■ **Goal**: Can you rewrite the lines of each entry below as a numbered list, skipping blank lines and leaving the pictures out?

■ **Stored data**:
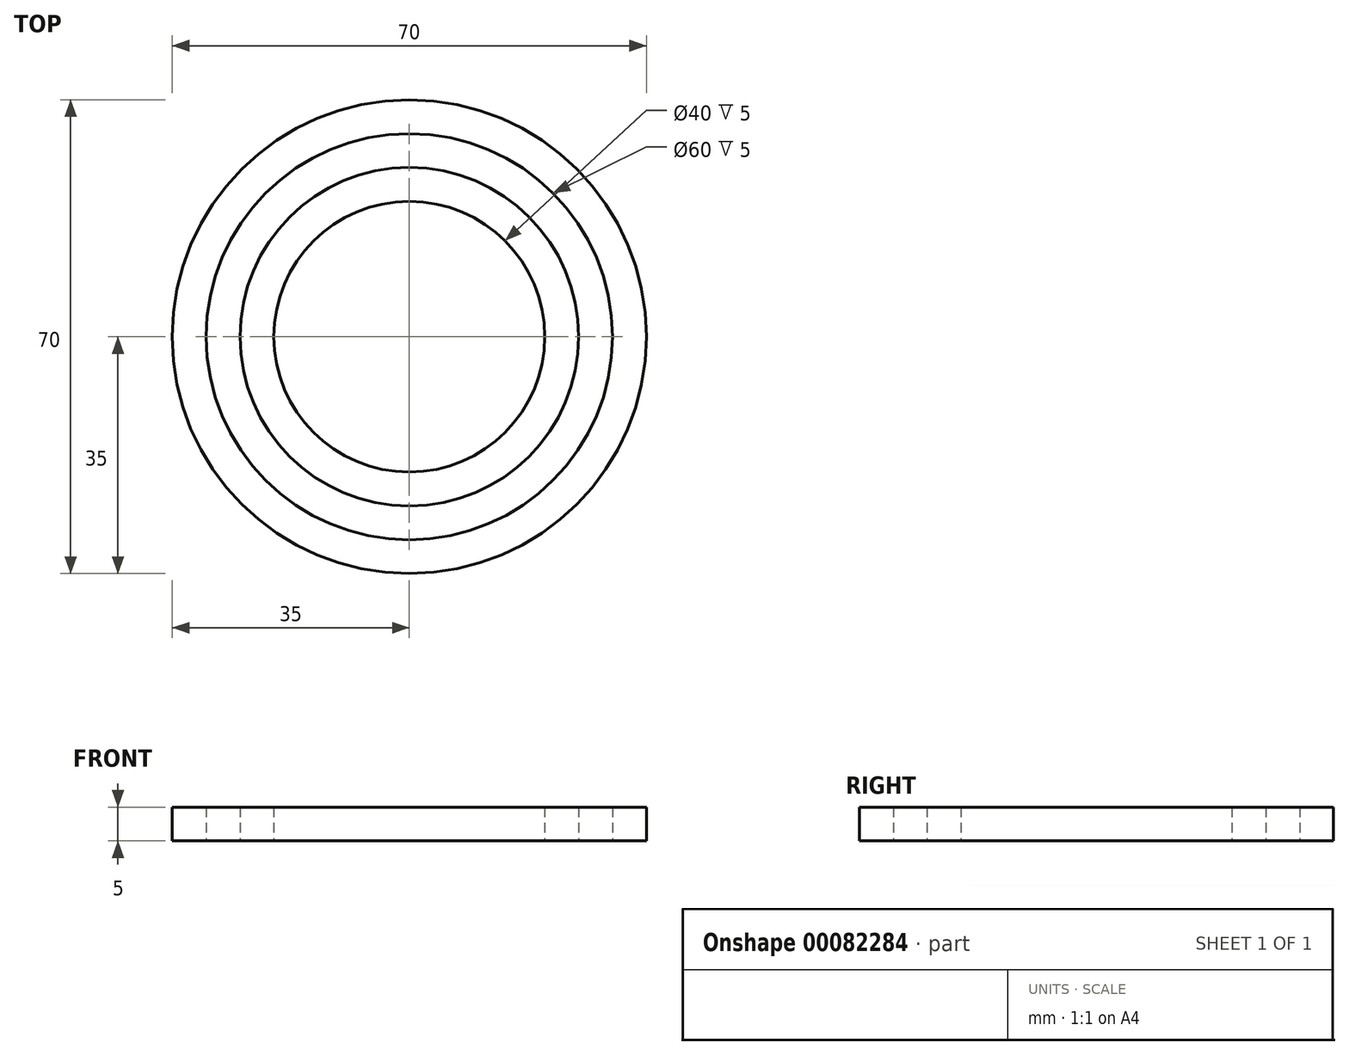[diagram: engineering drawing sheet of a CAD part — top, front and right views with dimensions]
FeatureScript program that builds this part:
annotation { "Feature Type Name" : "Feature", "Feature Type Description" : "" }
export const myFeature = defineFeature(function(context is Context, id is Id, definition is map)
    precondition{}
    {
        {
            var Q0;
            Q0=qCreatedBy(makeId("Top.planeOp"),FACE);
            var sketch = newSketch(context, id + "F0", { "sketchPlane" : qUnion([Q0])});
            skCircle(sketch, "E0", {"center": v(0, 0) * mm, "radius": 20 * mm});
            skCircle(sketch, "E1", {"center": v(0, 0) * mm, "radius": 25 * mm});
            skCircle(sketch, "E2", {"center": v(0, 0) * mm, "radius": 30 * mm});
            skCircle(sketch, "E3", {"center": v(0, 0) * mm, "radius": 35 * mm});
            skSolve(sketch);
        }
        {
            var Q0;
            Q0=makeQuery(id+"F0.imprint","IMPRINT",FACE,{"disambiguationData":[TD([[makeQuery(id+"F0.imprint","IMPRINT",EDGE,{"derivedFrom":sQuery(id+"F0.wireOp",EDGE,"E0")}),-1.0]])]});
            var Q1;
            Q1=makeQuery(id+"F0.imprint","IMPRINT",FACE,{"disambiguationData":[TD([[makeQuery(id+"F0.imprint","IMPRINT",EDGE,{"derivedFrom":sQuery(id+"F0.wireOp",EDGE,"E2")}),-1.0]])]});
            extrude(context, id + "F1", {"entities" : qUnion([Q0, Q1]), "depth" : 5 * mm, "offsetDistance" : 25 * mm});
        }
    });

■ **Complete response**:
1. [diagram: engineering drawing sheet of a CAD part — top, front and right views with dimensions]
2. FeatureScript program that builds this part:
3. annotation { "Feature Type Name" : "Feature", "Feature Type Description" : "" }
4. export const myFeature = defineFeature(function(context is Context, id is Id, definition is map)
5.     precondition{}
6.     {
7.         {
8.             var Q0;
9.             Q0=qCreatedBy(makeId("Top.planeOp"),FACE);
10.             var sketch = newSketch(context, id + "F0", { "sketchPlane" : qUnion([Q0])});
11.             skCircle(sketch, "E0", {"center": v(0, 0) * mm, "radius": 20 * mm});
12.             skCircle(sketch, "E1", {"center": v(0, 0) * mm, "radius": 25 * mm});
13.             skCircle(sketch, "E2", {"center": v(0, 0) * mm, "radius": 30 * mm});
14.             skCircle(sketch, "E3", {"center": v(0, 0) * mm, "radius": 35 * mm});
15.             skSolve(sketch);
16.         }
17.         {
18.             var Q0;
19.             Q0=makeQuery(id+"F0.imprint","IMPRINT",FACE,{"disambiguationData":[TD([[makeQuery(id+"F0.imprint","IMPRINT",EDGE,{"derivedFrom":sQuery(id+"F0.wireOp",EDGE,"E0")}),-1.0]])]});
20.             var Q1;
21.             Q1=makeQuery(id+"F0.imprint","IMPRINT",FACE,{"disambiguationData":[TD([[makeQuery(id+"F0.imprint","IMPRINT",EDGE,{"derivedFrom":sQuery(id+"F0.wireOp",EDGE,"E2")}),-1.0]])]});
22.             extrude(context, id + "F1", {"entities" : qUnion([Q0, Q1]), "depth" : 5 * mm, "offsetDistance" : 25 * mm});
23.         }
24.     });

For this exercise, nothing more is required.